Perhaps the most ironic impact of Brexit is the fact that the United Kingdom has finally become a European country. By this I don’t mean that we’ve suddenly learned how to cook good food, or we’ve all become bilingual, or have embraced the siesta. We’re no more culturally European than we were back in 2016. But we have, to a remarkable extent, become politically European.
Most obviously, we now churn through prime ministers at a startling pace. Rapid turnover is the norm in a country like France, which has changed prime minister ten times in the past 15 years, or Italy, where the average length of governments since 1948 has been 16 months. But back in the 2000s, an influential strand of thought in political science was that the office of British prime minister was different—that it was uniquely “presidential.” From Margaret Thatcher onwards, prime ministers were seen as slowly overcoming the limits on their office imposed by the parliamentary system.
Thatcher and Blair, in particular, both had extremely long premierships by 20th century standards, and were both viewed as engaging in a style of court politics that centered charismatic authority (and certain powers over the public purse and foreign policy) on 10 Downing Street. This contrasted with the weak, short-lived, and unpopular prime ministers of the continent.
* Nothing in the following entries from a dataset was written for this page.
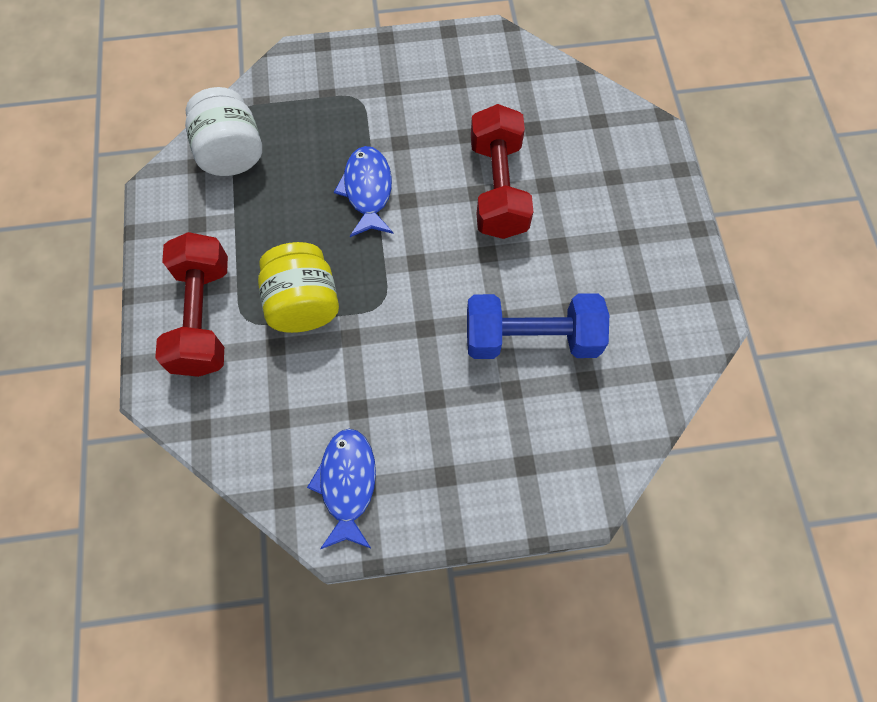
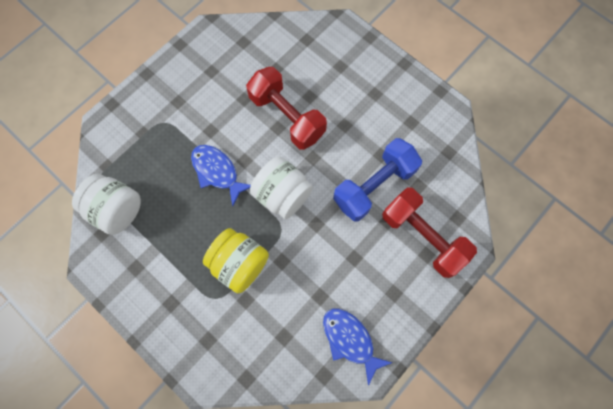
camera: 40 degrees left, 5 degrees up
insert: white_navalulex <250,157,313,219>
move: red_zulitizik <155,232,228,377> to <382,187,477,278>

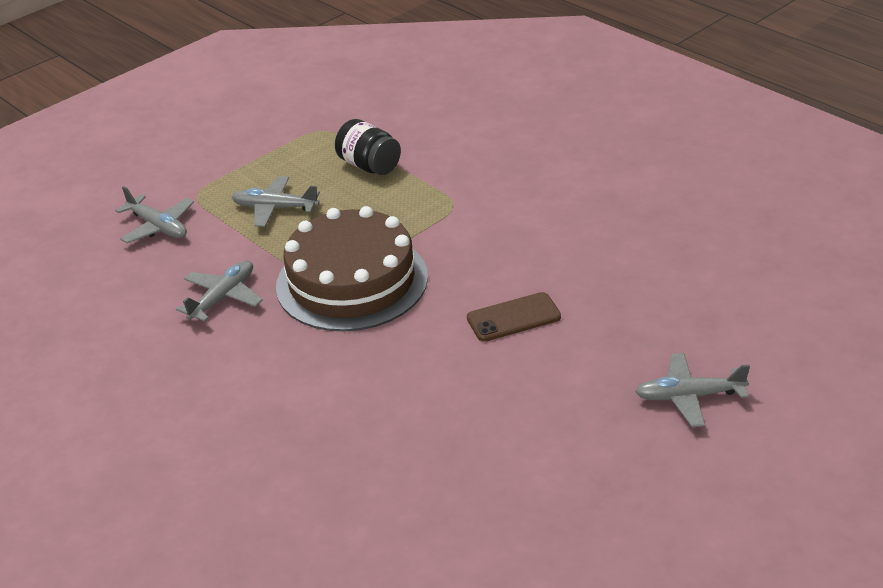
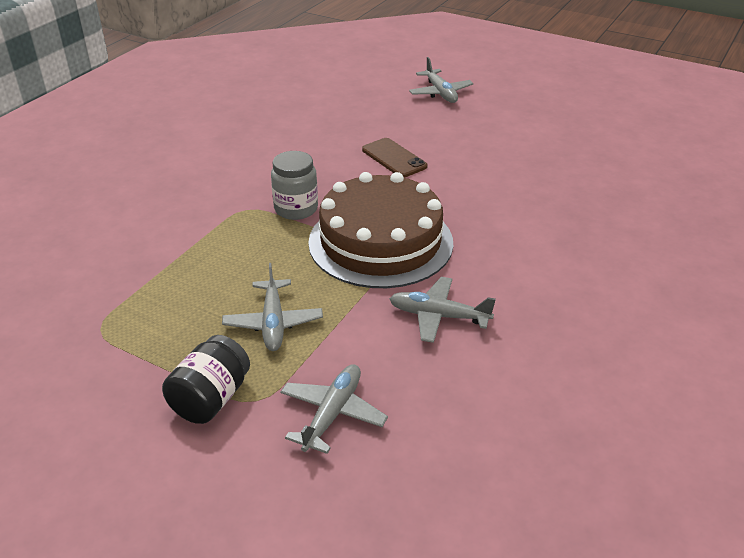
camera: 110 degrees left, 0 degrees up
insert: grey_navalulex <271,151,318,220>
move: black_navalulex <335,119,401,175> to <162,335,250,424>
Nobody worries about “presidentialism” any more. The cycle broke in 2016 when David Cameron, a Remainer, resigned after the Brexit vote failed to go the way he wanted. Three years later, Theresa May stepped down when the House of Commons refused four times to back the deal she negotiated with the EU. Then Boris Johnson arrived promising to “Get Brexit done,” but was quickly undone by a number of scandals, including the failure of members of his own government to abide by Covid lockdown rules. He was followed in quick succession by Liz Truss’s short-and-regrettable premiership, and then by Rishi Sunak’s short-and-forgettable one.

Now, two years after a landslide victory in 2024, Starmer has discovered that instability in the office is chronic. He suffered a catastrophic collapse in approval rating following several prominent policy U-turns. His early attempts to rule his party autocratically by exiling Labour’s left wing failed to secure his authority. In the wake of terrible local election results last month, he became so weak that the media and members of his own party actively speculated about who will replace him. In the wake of Starmer’s resignation, the popular regional mayor Andy Burnham, recently re-elected to Parliament, is expected to launch a bid.